Manager and Senior Research Scientist, Causal Machine Learning for Healthcare


IBM Research - Israel Givatayim, Israel


I am the manager of the Machine Learning for Healthcare and Life Sciences group at IBM Research - Israel and co-leading the Biomedical Foundation Model (BMFM) effort, with a focus on the BMFM-targets subtheme. In these roles, I am in charge of helping the team develop pre-trained models and task-aware models that accelerate the analysis of pre-clinical drug development based on omics data to identify the genes, pathways, and targets that lead to disease phenotype, drug response, cellular differentiation, etc. My line team is also in charge of developing causal inference technology and data extraction technology used on medical claims data to provide corroborating evidence for drug effects in practice, including the open-source python package causallib.

Background: I am an interdisciplinary researcher combining machine learning and computational biology, with a proven track record of leading and assisting scientific projects. My academic experience includes physics, computer science, computational biology, and systems biology. I did my Ph.D. at the Hebrew University in Jerusalem, followed by a postdoctoral rotation at Mount Sinai School of Medicine and a junior faculty position at Columbia University. I accumulated extensive experience developing dynamic models, machine learning methods, and simulation tools and analyzing high-throughput sequencing data. I have more than 15 years of experience working closely with colleagues on the design of both hypothesis-generating and validation experiments while participating in both local and international teams.

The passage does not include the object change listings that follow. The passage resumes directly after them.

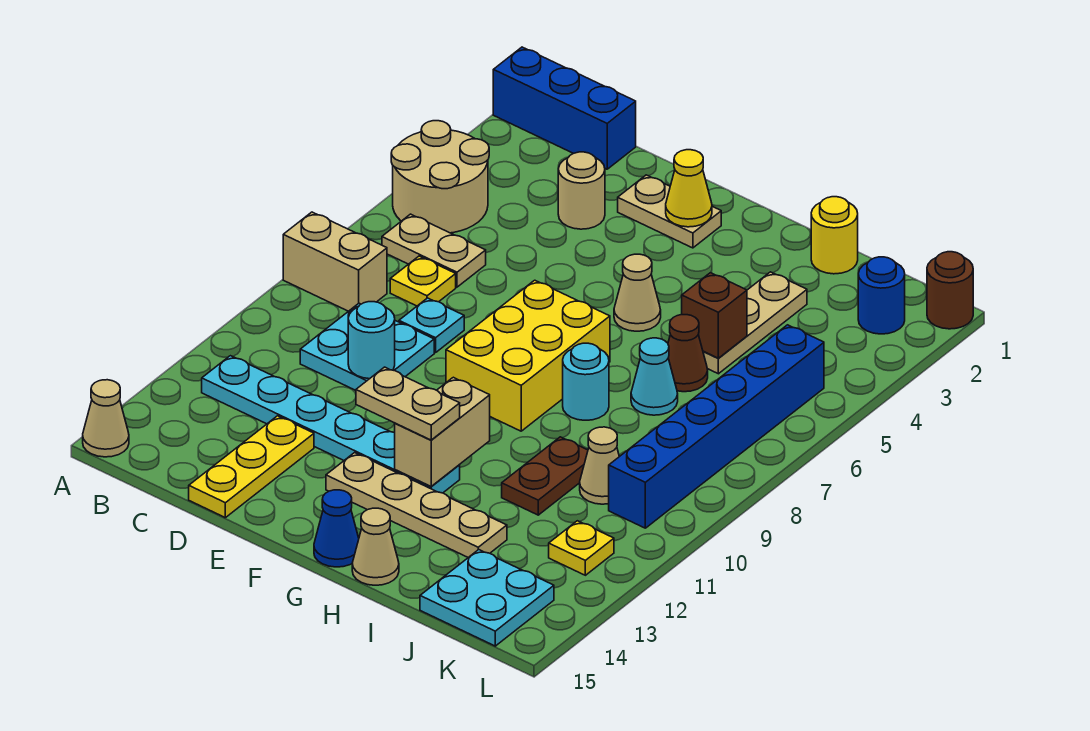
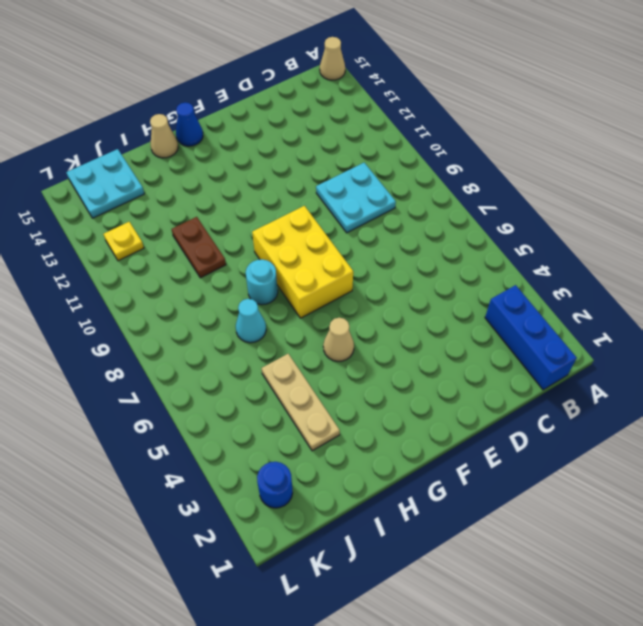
blue 1x3 brick [485,285,577,390] -> blue 1x3 brick turned to [493,47,636,169]
none -> tan 2x2 round brick [391,121,489,233]
none -> tan 1x2 brick [283,212,387,311]
none -> tan 1x2 plate [382,214,486,287]
none -> cyan 1x6 plate [202,356,460,493]

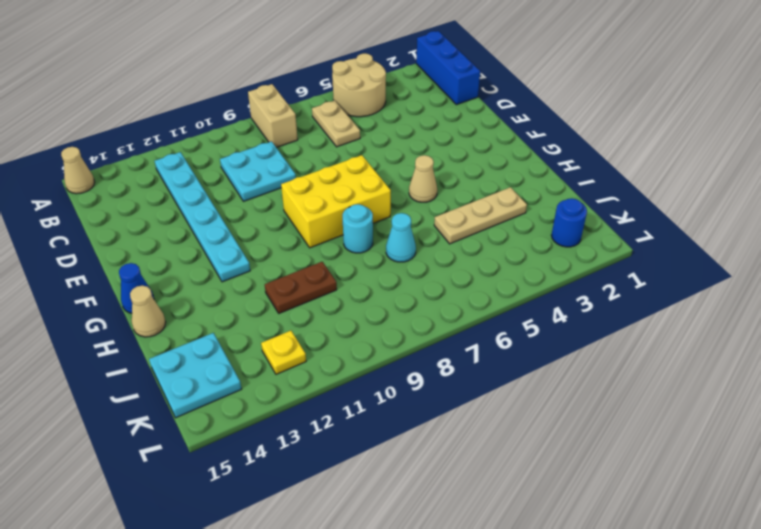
none -> yellow 1x1 plate [390,256,456,306]
none -> tan 1x1 round brick [558,152,605,229]
none -> cyan 1x1 plate [399,298,464,353]
none -> yellow 1x3 plate [189,416,314,518]

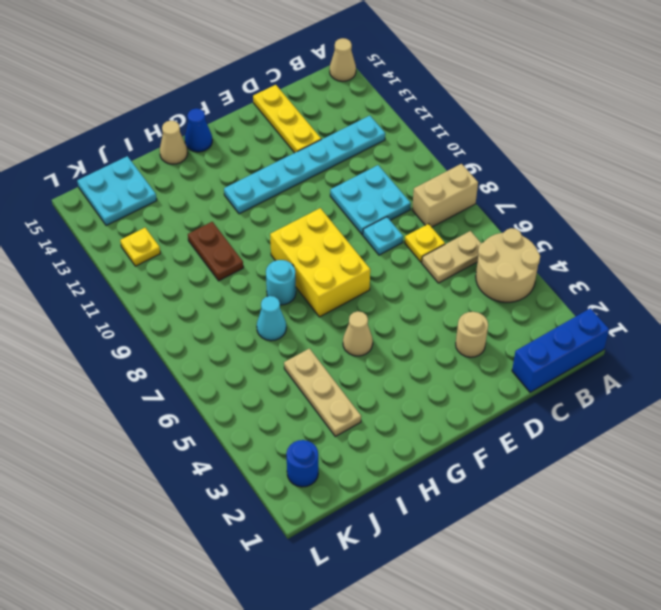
none -> tan 1x2 plate [618,175,721,248]
none -> tan 1x4 plate [326,453,507,557]
none -> yellow 1x1 round brick [811,197,858,274]
none -> brown 1x1 cone [668,315,708,392]

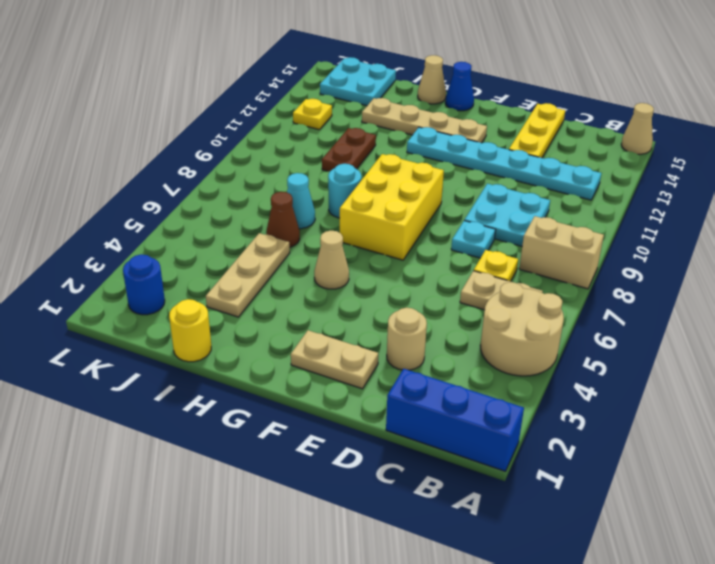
none -> tan 1x1 cone [580,427,619,504]
none -> blue 1x6 brick [609,325,824,528]
none -> brown 1x1 round brick [927,252,973,329]
none -> cyan 1x1 round brick [348,302,395,379]

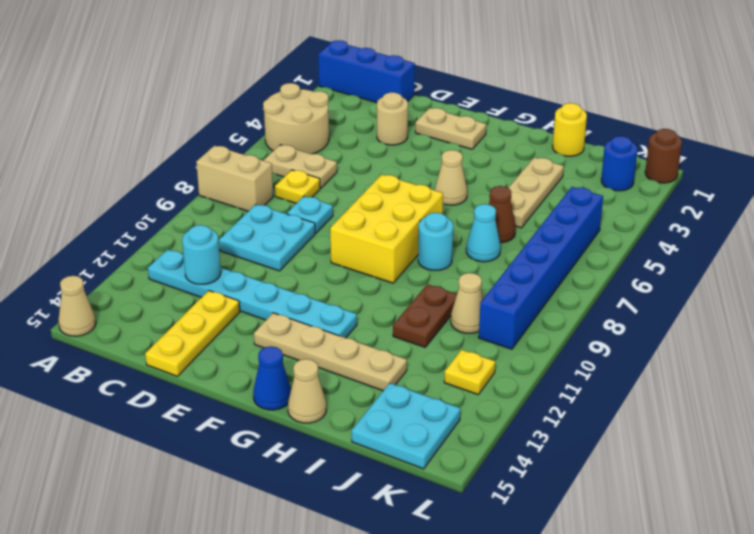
cyan 1x1 round brick [182,225,221,284] -> cyan 1x1 round brick moved to [348,302,395,379]
none -> yellow 1x1 cone [666,150,712,227]
none -> tan 1x2 brick [395,377,490,487]
none -> brown 1x1 brick [682,273,747,358]
none -> tan 1x2 plate [356,367,460,440]

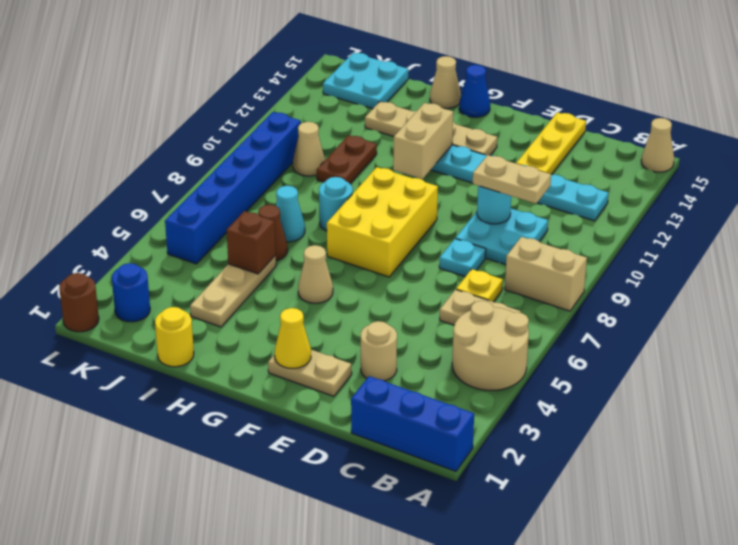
tan 1x2 plate [473,155,551,203] -> tan 1x2 plate moved to [356,367,460,440]
none -> yellow 1x1 plate [549,521,614,575]

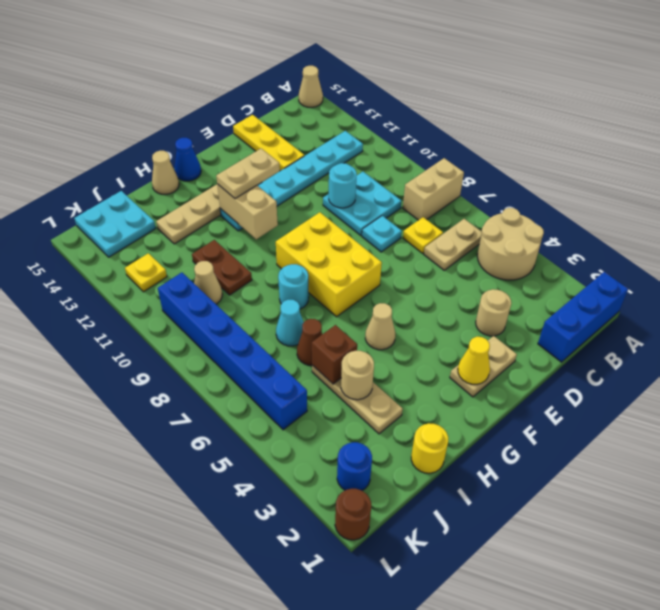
tan 1x1 round brick [341,351,374,400] -> none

More specifically, during my tenure at Columbia University, I developed algorithms to analyze gene regulatory networks that uncover how changes in these networks affect changes in phenotype. In this context, I created an algorithm called DeMAND to understand the mode of action through which perturbations (e.g., drug or disease) affect cells. Additionally, I created machine learning models to identify which features contribute to disease progression and mortality.

In two previous postdoctoral positions, one at the Hadassah Medical School in Jerusalem and the other at Mount Sinai School of Medicine, I analyzed the dynamics of small gene-regulatory modules, focusing on accurate and efficient simulations that take into consideration the stochastic effects arising from low copy numbers.